[Transcribed page contents]
────────────────────────────────────────
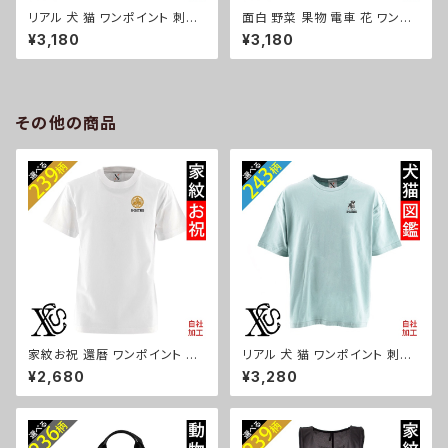
リアル 犬 猫 ワンポイント 刺繍
面白 野菜 果物 電車 花 ワンポ
柔らかい肌触り 4.7オンス ドラ
イント 刺繍 柔らかい肌触り 4.7
¥3,180
¥3,180
イ 半袖 Tシャツ シルキ-タッチ
オンス ドライ 半袖 Tシャツ シル
吸水速乾 UVカット 雑貨 グッズ
キ-タッチ 吸水速乾 UVカット 雑
オリジナル 自社ブランド 柄 柴
貨 グッズ オリジナル 自社ブラン
犬 チワワ シーズー シュナウザ
ド 柄 クリスマス メンズ レディー
ー パグ コーイケルホンディエ
ス ori-am-tst7-g09-s
その他の商品
ビションフリーゼ クリスマス メ
ンズ レディース ori-am-tst7-
g10-s
家紋お祝 還暦 ワンポイント 刺
リアル 犬 猫 ワンポイント 刺繍
繍 オリジナル5.6oz オリジナル
5.6オンス ビッグシルエット 半
¥2,680
¥3,280
半袖 Tシャツ メンズ ロゴ おし
袖 Tシャツ メンズ グッズ 白 ホ
ゃれ tシャツ 無地 カットソー 和
ワイト カットソー 黒 ブラック 柄
柄 白 ホワイト グレー 自社ブラ
柴犬 チワワ シーズー シュナウ
ンド 父の日 グッズ 柄 丸に 五瓜
ザー パグ ori-am-tst6-g10-
桔梗 巴 藤 羽 菱 唐花 木瓜 蔦
s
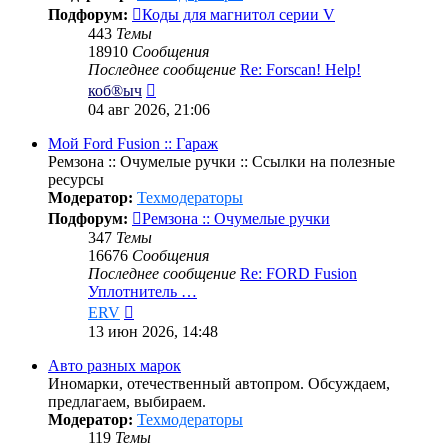
Подфорум:
Коды для магнитол серии V
443
Темы
18910
Сообщения
Последнее сообщение
Re: Forscan! Help!
Перейти
коб®ыч
к
04 авг 2026, 21:06
последнему
сообщению
Мой Ford Fusion :: Гараж
Ремзона :: Очумелые ручки :: Ссылки на полезные
ресурсы
Модератор:
Техмодераторы
Подфорум:
Ремзона :: Очумелые ручки
347
Темы
16676
Сообщения
Последнее сообщение
Re: FORD Fusion
Уплотнитель …
Перейти
ERV
к
13 июн 2026, 14:48
последнему
сообщению
Авто разных марок
Иномарки, отечественный автопром. Обсуждаем,
предлагаем, выбираем.
Модератор:
Техмодераторы
119
Темы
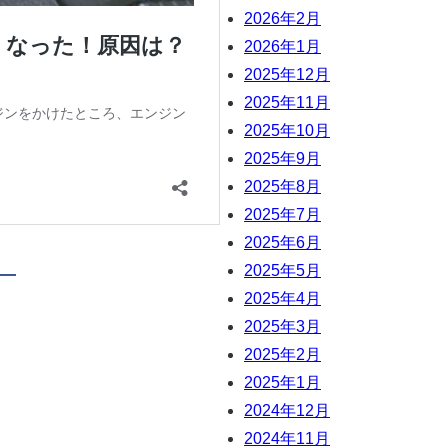
2026年2月
2026年1月
2025年12月
2025年11月
2025年10月
2025年9月
2025年8月
2025年7月
2025年6月
2025年5月
2025年4月
2025年3月
2025年2月
2025年1月
2024年12月
2024年11月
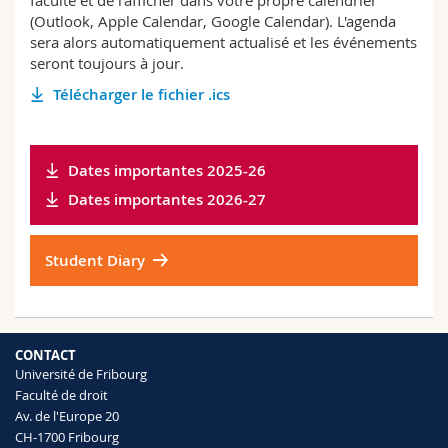
faculté et de l'afficher dans votre propre calendrier
(Outlook, Apple Calendar, Google Calendar). L'agenda
sera alors automatiquement actualisé et les événements
seront toujours à jour.
Télécharger le fichier .ics
Dates importantes 2025-26
Dates importantes 2026-27
Student Diary
CONTACT
Université de Fribourg
Faculté de droit
Av. de l'Europe 20
CH-1700 Fribourg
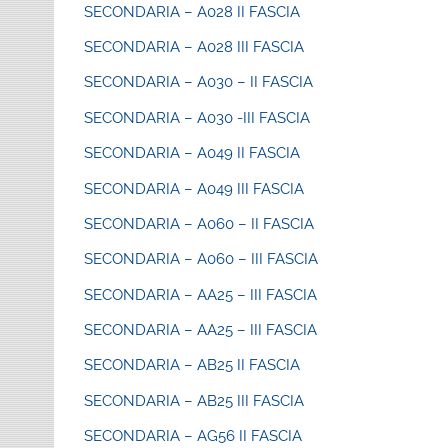
SECONDARIA – A028 II FASCIA
SECONDARIA – A028 III FASCIA
SECONDARIA – A030 – II FASCIA
SECONDARIA – A030 -III FASCIA
SECONDARIA – A049 II FASCIA
SECONDARIA – A049 III FASCIA
SECONDARIA – A060 – II FASCIA
SECONDARIA – A060 – III FASCIA
SECONDARIA – AA25 – III FASCIA
SECONDARIA – AA25 – III FASCIA
SECONDARIA – AB25 II FASCIA
SECONDARIA – AB25 III FASCIA
SECONDARIA – AG56 II FASCIA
────────────────────────────────────────
● **ACTIVITY**
Your response must consist of the lines from the beginning of the data through the line containing "5.6オンス ビッグシルエット 半", transcribed exactly, with no pictures.

● **ANSWER TO THE EXERCISE**
リアル 犬 猫 ワンポイント 刺繍
面白 野菜 果物 電車 花 ワンポ
柔らかい肌触り 4.7オンス ドラ
イント 刺繍 柔らかい肌触り 4.7
¥3,180
¥3,180
イ 半袖 Tシャツ シルキ-タッチ
オンス ドライ 半袖 Tシャツ シル
吸水速乾 UVカット 雑貨 グッズ
キ-タッチ 吸水速乾 UVカット 雑
オリジナル 自社ブランド 柄 柴
貨 グッズ オリジナル 自社ブラン
犬 チワワ シーズー シュナウザ
ド 柄 クリスマス メンズ レディー
ー パグ コーイケルホンディエ
ス ori-am-tst7-g09-s
その他の商品
ビションフリーゼ クリスマス メ
ンズ レディース ori-am-tst7-
g10-s
家紋お祝 還暦 ワンポイント 刺
リアル 犬 猫 ワンポイント 刺繍
繍 オリジナル5.6oz オリジナル
5.6オンス ビッグシルエット 半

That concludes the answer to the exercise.